Analytics Reveal Freedom of Information Act Litigation Over a Decade


The Freedom of Information Act (FOIA) is a powerful statute. Enacted in 1966, it established a mechanism for members of the public to request agency records from federal information and documents, provided that such information does not fall into one of FOIA’s many exemptions. 

FOIA appears frequently in Law Street Media, in articles written by the team at FOIAengine. FOIAengine logs FOIA requests as they happen, allowing users to investigate who is making requests under the statute. This article will instead look at FOIA litigation – lawsuits brought by members of the public to challenge the denial of a FOIA request.
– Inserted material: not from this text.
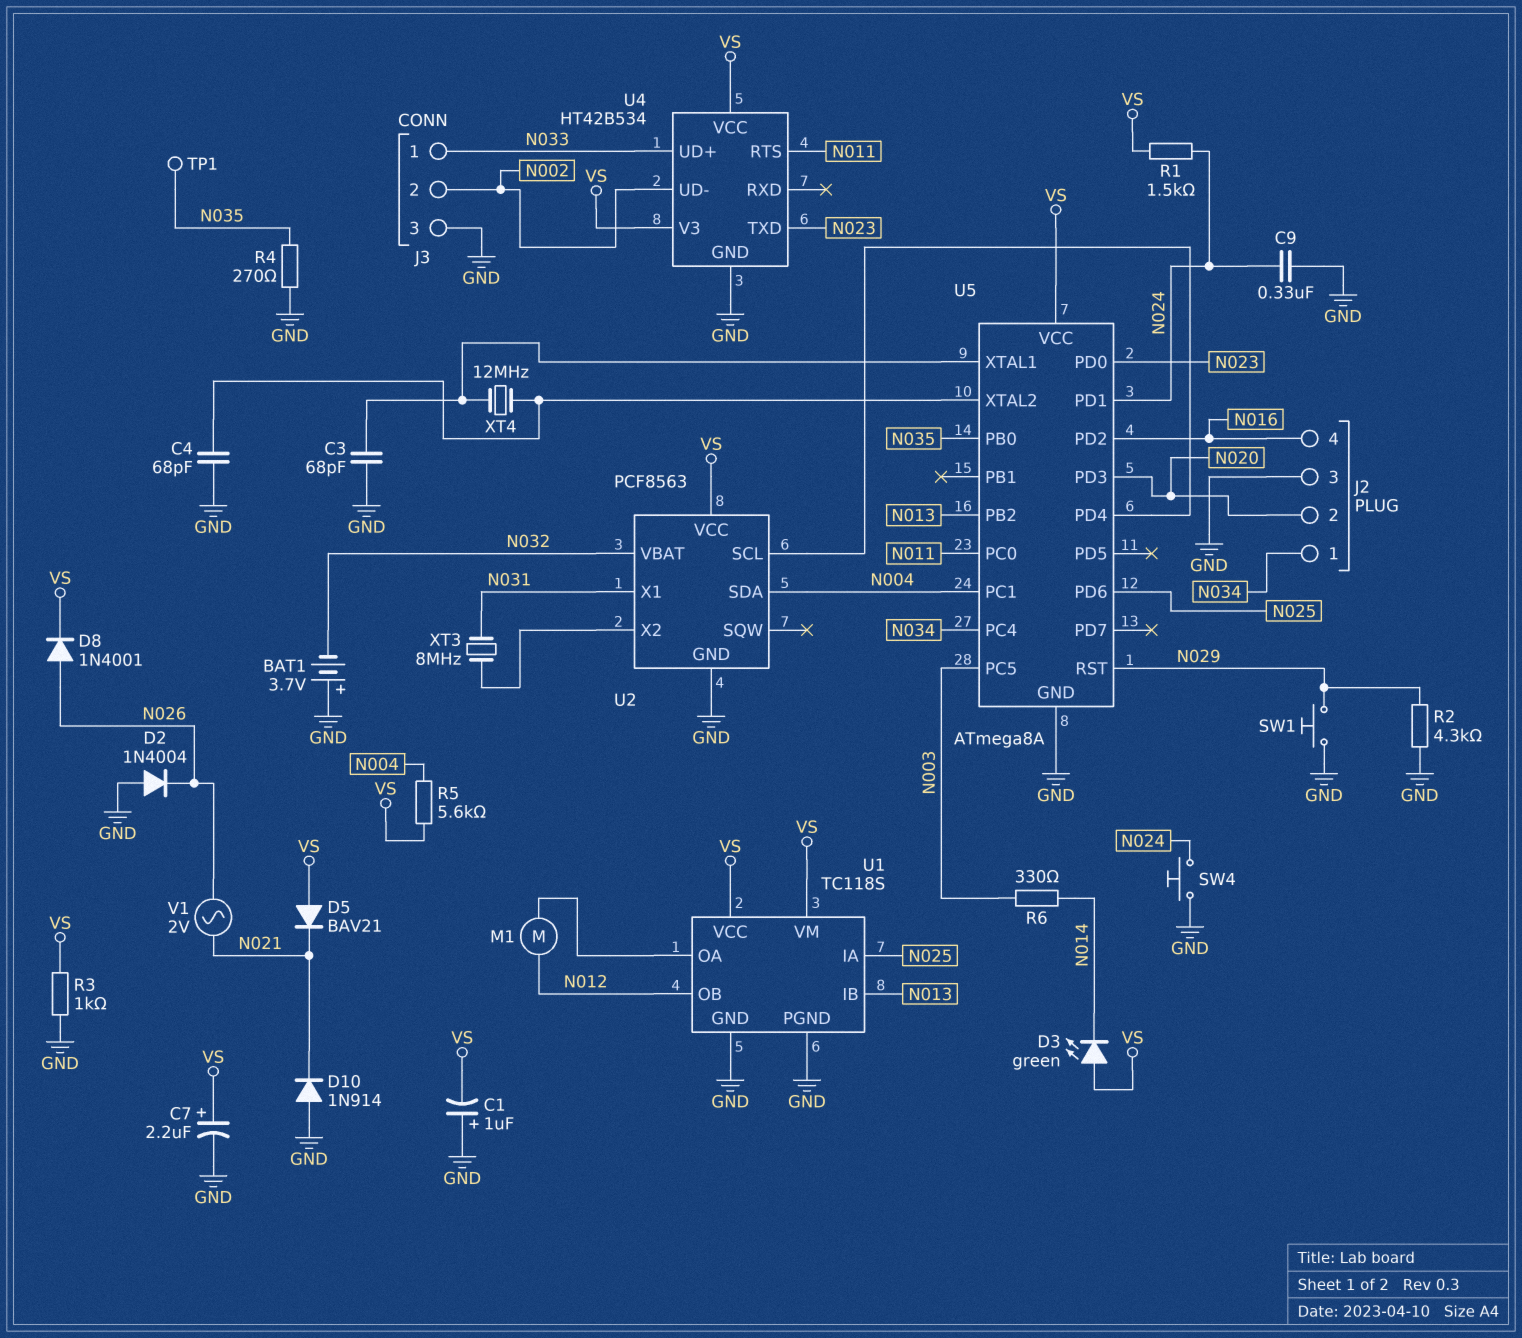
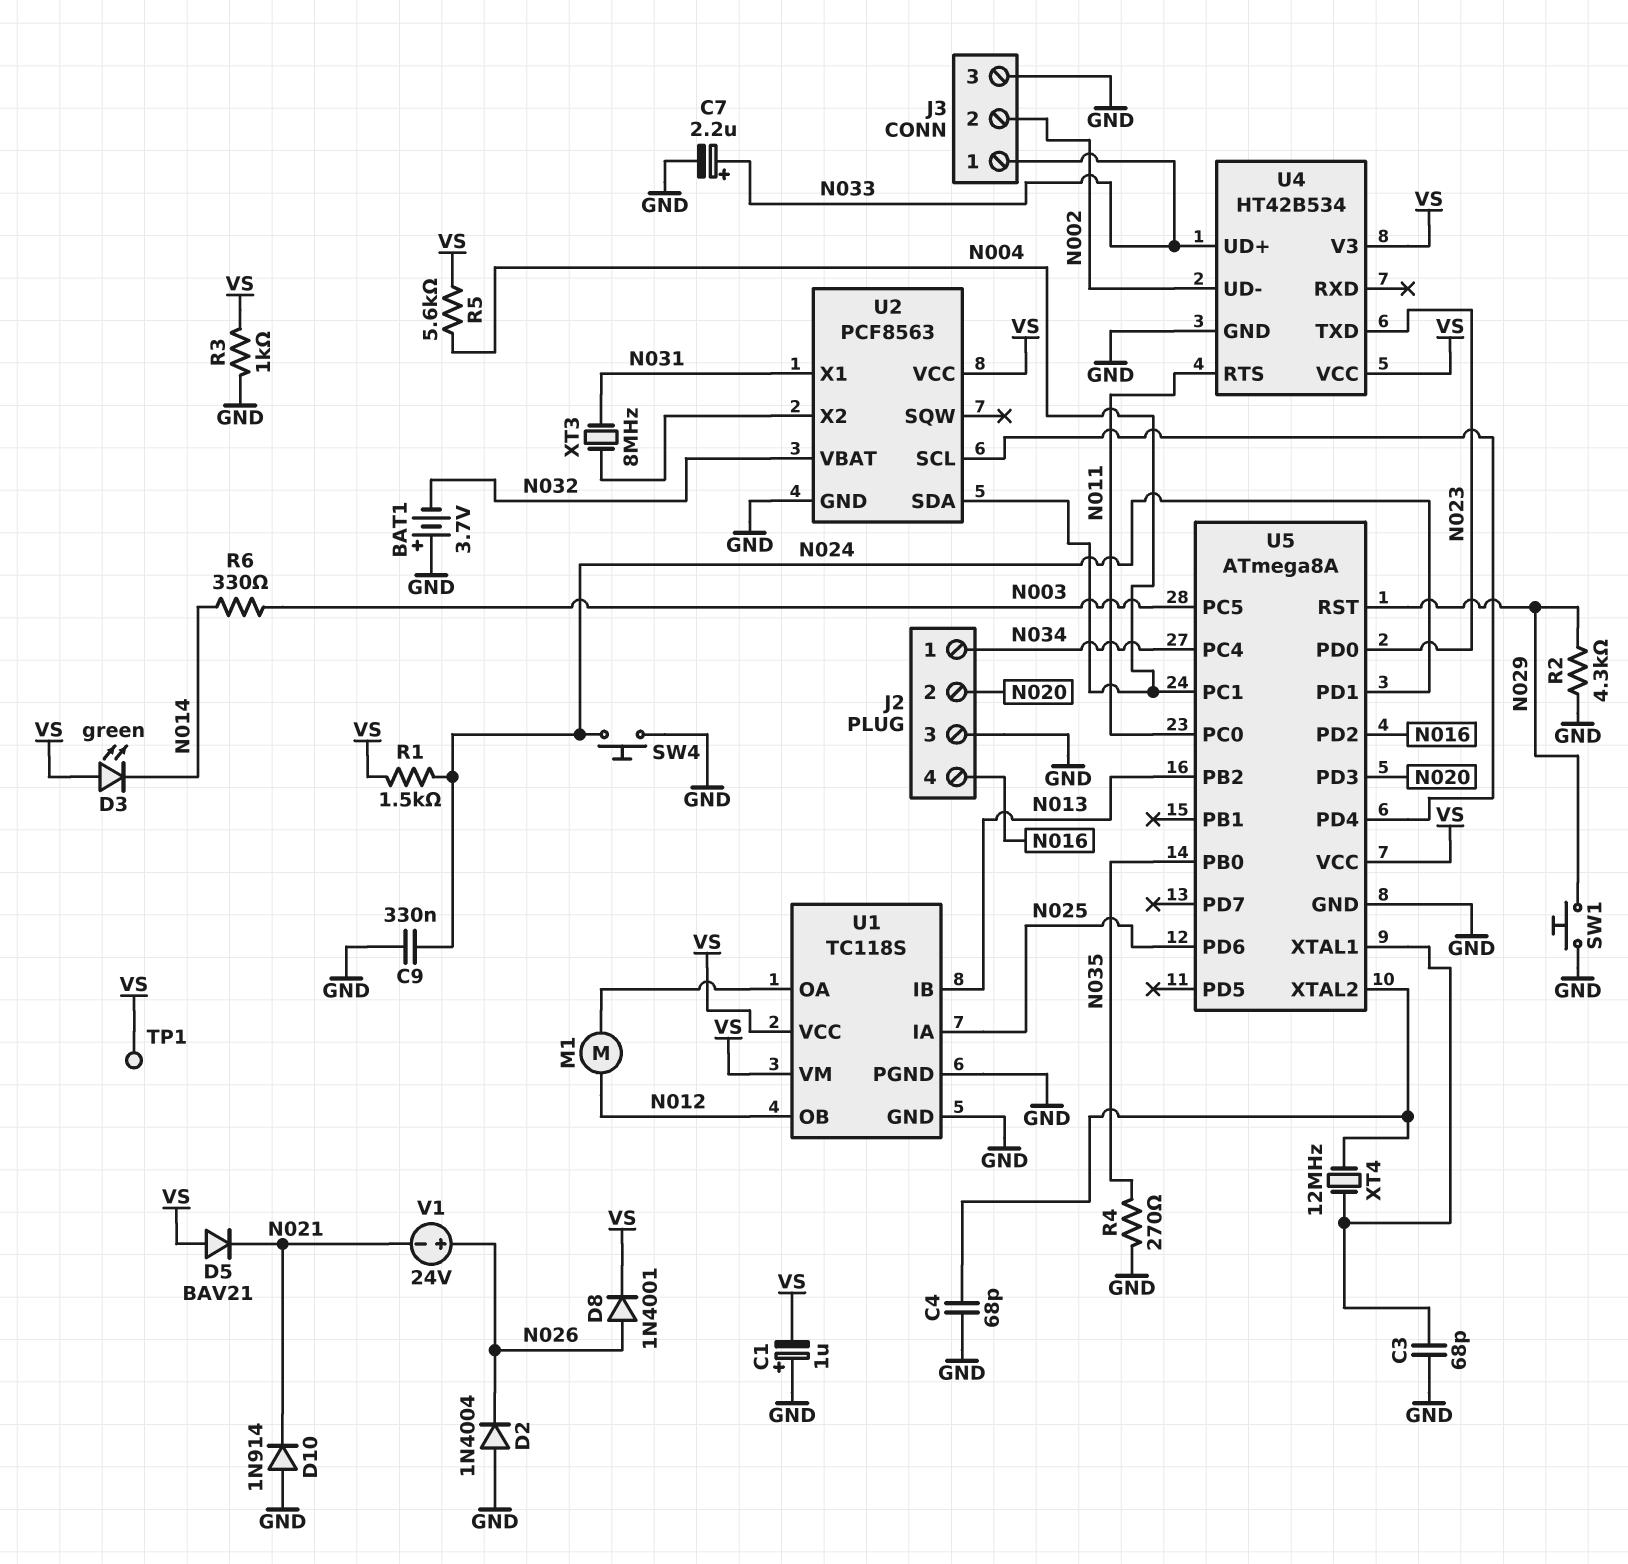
C7: 2.2uF (plus VS, minus GND) -> 2.2uF (plus N033, minus GND)
TP1: test point (N035) -> test point (VS)
V1: AC 2V (N021, N026) -> 24V (plus N026, minus N021)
Such cases are categorized under the PACER Nature of Suit code 895. The below graph tracks the annual amount of cases filed under that type from 2015 to the present. (The 2025 data represents the first seven months of the year.) 

FOIA cases have grown, although not uniformly, over the last decade. The years 2020 and 2021 saw fewer cases than prior and subsequent years, for example. This tracks overall trends in federal litigation, with steady growth over the years but with slowdowns during the COVID-19 pandemic. 

Approximately 7,000 cases have been filed in the last decade. Over half, unsurprisingly, have been filed in the District of Columbia District Court. The rest of the top courts are a who’s-who of the most populous districts in the country – New York, the Bay Area, Seattle, and more. This could hint to who’s filing these cases. 

The top plaintiff for the last decade is Judicial Watch, which describes itself as a “a conservative, non-partisan educational foundation, which promotes transparency, accountability and integrity in government, politics and the law.” The group has filed 410 FOIA lawsuits, according to Docket Alarm, more than twice that of the runner-up, American Oversight. Other top litigants include Informed Consent Action Network, Protect the Public’s Trust, and Citizens for Responsibility and Ethics in Washington: CREW. The top-filing individual is Jason Leopold, who has been covered by the FOIAengine team in Law Street Media.  

The defendants in the cases are revealing as well. The top defendant is, perhaps unsurprisingly, the Department of Justice. The Departments of Homeland Security, State, and Health and Human Services round out the top 4. The full list can be viewed above. 

While Docket Alarm analytics cannot reveal what happens in each case, they do show that the cases last, on average, for 554 days.